Italy–Uzbekistan relations refer to bilateral relations between Italy and Uzbekistan. The two countries established diplomatic relations in March 1992, after Uzbekistan gained independence from the Soviet Union. Italy has an embassy in Tashkent, while Uzbekistan has an embassy in Rome.

==History==

There had been historical links between the Italy-based Roman Empire to Transoxiana as the Romans were aiming to find way to reach China via extensive trading interests, for which it served as the basis for the ancient Silk Road, when goods from Transoxiana, Khwarazm and Khorasan were sold in Rome and vice versa.

Marco Polo, the Italian traveller from the Republic of Venice, used the Silk Road to reach Yuan China; during his travel, he also visited the Chagatai Khanate that located in modern-day Uzbekistan; these experiences also consolidated the strong presences of merchants from what would be Italy in Central Asia. These links did not dissipate after the foundation of the Timurid Empire by the feared conqueror Timur, which Italians (also mostly from Venice) also made their presences in the Timurid Court; and for once, the Timurid Renaissance was often compared to the Renaissance in Europe, fostering indirect engagement in cultures and arts (often via the Ottoman Empire).

With the fall of the Timurid Empire and the establishment of the Uzbek-led Khanate of Bukhara, originally a Kipchak entity of the Shaybanids that would undergo Timuridisation to become a Karluk Timurid entity, connection between Italian entities and the Transoxianan states weakened, though they still preserved ties to some length, with Italian Jesuits sometimes crossed Central Asia to come to serve in the Ming and Qing courts; nonetheless, Italian Jesuits still played a pivotal role in mapping Central Asia to European knowledge.

At the 17th century, the India-based Mughal Empire, established by Babur from the same Timurid dynasty, also employed several foreigners in the court. One of the witnesses was Niccolao Manucci, who mistook the Timurid court of India as "Uzbek", albeit it coincided with the heavy assimilation of the Kipchak Shaybanids and Janids into the Karluk-Chagataid cultural realm in Transoxiana.

==Modern history==
Based on this ancient tie, Italy and Uzbekistan have strong interests in promoting their relations.

In 2023, Uzbekistani President Shavkat Mirziyoyev became the first Uzbek President to visit Italy, a major milestone in the relationship between two countries; this visit also marked the establishment of a friendship and cooperation group between Italy and Uzbekistan.
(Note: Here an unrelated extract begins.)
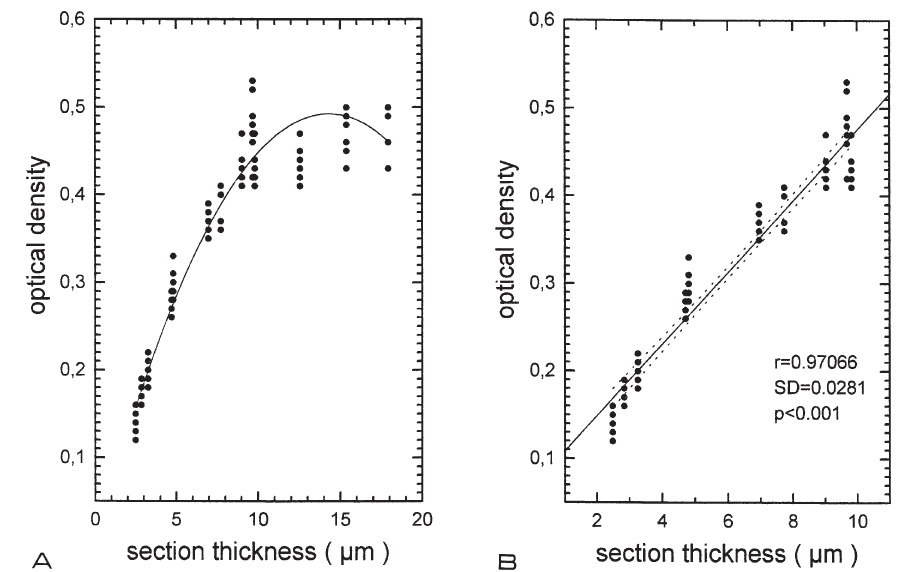
Fig. 4. (A) Optical densities plotted against actual thickness of sections taken from cylinders of the same staining batch, fitted by a parabolic curve by the “origin” software. Values beyond 10 (cid:22) m thickness deviate from linearity. (B) The same values as in (A), with exception of those greater than 10 (cid:22) m, can be adjusted to a straight line. This line can be used, for practical purposes, as a normogram to determine thickness from optical density values of the cylinders used as standards.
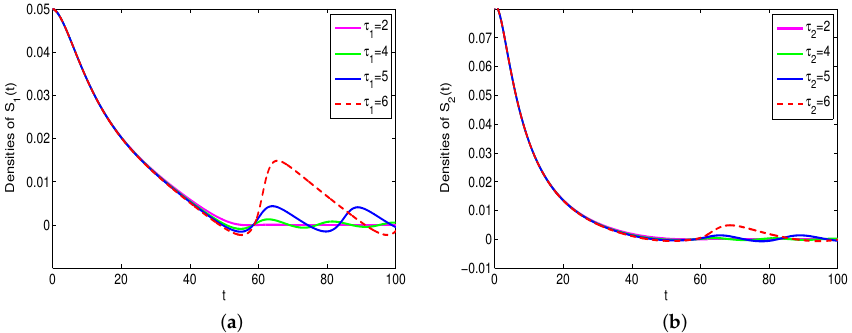
Figure 4. ( a ) The trajectories of S 1 ( t ) with different time delays. ( b ) The trajectories of S 2 ( t ) with different time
In May 2025, Italian Prime Minister Giorgia Meloni became the first Italian PM to visit Uzbekistan, as Italy aimed to break away from their reactive and slow motion role to become a more proactive player. This was highlighted by the growing trade between two countries, especially since Shavkat Mirziyoyev's liberalisation of Uzbek economy in 2017, with the volume of mutual trade increased from US$172.2 million in 2017 to nearly US$438 million in 2024.